> _DATA FOR THIS TASK_:
--

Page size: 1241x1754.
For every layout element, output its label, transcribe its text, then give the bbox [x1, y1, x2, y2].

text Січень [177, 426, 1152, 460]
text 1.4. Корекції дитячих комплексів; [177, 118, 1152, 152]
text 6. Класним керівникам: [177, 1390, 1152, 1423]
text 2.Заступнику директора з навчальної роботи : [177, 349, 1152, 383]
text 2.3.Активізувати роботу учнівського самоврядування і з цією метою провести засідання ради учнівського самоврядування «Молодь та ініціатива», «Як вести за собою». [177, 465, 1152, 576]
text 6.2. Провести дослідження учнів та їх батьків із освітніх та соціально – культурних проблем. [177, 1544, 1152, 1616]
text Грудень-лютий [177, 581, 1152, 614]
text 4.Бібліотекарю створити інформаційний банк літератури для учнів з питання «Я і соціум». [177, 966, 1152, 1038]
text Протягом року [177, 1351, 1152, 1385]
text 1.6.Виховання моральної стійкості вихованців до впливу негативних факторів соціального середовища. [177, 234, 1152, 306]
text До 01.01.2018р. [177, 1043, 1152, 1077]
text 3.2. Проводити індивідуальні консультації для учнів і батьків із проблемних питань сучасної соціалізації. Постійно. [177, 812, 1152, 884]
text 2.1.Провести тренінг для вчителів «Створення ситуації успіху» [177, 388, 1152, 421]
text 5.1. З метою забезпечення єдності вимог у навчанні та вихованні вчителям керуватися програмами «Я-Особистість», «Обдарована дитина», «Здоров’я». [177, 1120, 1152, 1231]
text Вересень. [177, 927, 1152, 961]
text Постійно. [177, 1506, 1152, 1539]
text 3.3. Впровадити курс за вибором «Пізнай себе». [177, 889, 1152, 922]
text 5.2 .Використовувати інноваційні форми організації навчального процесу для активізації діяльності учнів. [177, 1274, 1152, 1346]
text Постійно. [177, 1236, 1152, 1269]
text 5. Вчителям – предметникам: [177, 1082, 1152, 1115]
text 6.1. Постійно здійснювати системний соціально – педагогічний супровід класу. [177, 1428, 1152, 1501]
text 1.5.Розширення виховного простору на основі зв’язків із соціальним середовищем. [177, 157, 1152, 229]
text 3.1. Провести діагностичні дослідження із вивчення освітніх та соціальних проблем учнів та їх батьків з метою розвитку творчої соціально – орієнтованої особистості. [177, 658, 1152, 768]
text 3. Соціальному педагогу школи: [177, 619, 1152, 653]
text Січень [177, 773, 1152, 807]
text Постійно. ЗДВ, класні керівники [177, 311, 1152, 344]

--

> _PROBLEM TO SOLVE_:
Take the listing above and write it out again exactly.

> _TASK SOLUTION_:
Page size: 1241x1754.
For every layout element, output its label, transcribe its text, then give the bbox [x1, y1, x2, y2].

text Січень [177, 426, 1152, 460]
text 1.4. Корекції дитячих комплексів; [177, 118, 1152, 152]
text 6. Класним керівникам: [177, 1390, 1152, 1423]
text 2.Заступнику директора з навчальної роботи : [177, 349, 1152, 383]
text 2.3.Активізувати роботу учнівського самоврядування і з цією метою провести засідання ради учнівського самоврядування «Молодь та ініціатива», «Як вести за собою». [177, 465, 1152, 576]
text 6.2. Провести дослідження учнів та їх батьків із освітніх та соціально – культурних проблем. [177, 1544, 1152, 1616]
text Грудень-лютий [177, 581, 1152, 614]
text 4.Бібліотекарю створити інформаційний банк літератури для учнів з питання «Я і соціум». [177, 966, 1152, 1038]
text Протягом року [177, 1351, 1152, 1385]
text 1.6.Виховання моральної стійкості вихованців до впливу негативних факторів соціального середовища. [177, 234, 1152, 306]
text До 01.01.2018р. [177, 1043, 1152, 1077]
text 3.2. Проводити індивідуальні консультації для учнів і батьків із проблемних питань сучасної соціалізації. Постійно. [177, 812, 1152, 884]
text 2.1.Провести тренінг для вчителів «Створення ситуації успіху» [177, 388, 1152, 421]
text 5.1. З метою забезпечення єдності вимог у навчанні та вихованні вчителям керуватися програмами «Я-Особистість», «Обдарована дитина», «Здоров’я». [177, 1120, 1152, 1231]
text Вересень. [177, 927, 1152, 961]
text Постійно. [177, 1506, 1152, 1539]
text 3.3. Впровадити курс за вибором «Пізнай себе». [177, 889, 1152, 922]
text 5.2 .Використовувати інноваційні форми організації навчального процесу для активізації діяльності учнів. [177, 1274, 1152, 1346]
text Постійно. [177, 1236, 1152, 1269]
text 5. Вчителям – предметникам: [177, 1082, 1152, 1115]
text 6.1. Постійно здійснювати системний соціально – педагогічний супровід класу. [177, 1428, 1152, 1501]
text 1.5.Розширення виховного простору на основі зв’язків із соціальним середовищем. [177, 157, 1152, 229]
text 3.1. Провести діагностичні дослідження із вивчення освітніх та соціальних проблем учнів та їх батьків з метою розвитку творчої соціально – орієнтованої особистості. [177, 658, 1152, 768]
text 3. Соціальному педагогу школи: [177, 619, 1152, 653]
text Січень [177, 773, 1152, 807]
text Постійно. ЗДВ, класні керівники [177, 311, 1152, 344]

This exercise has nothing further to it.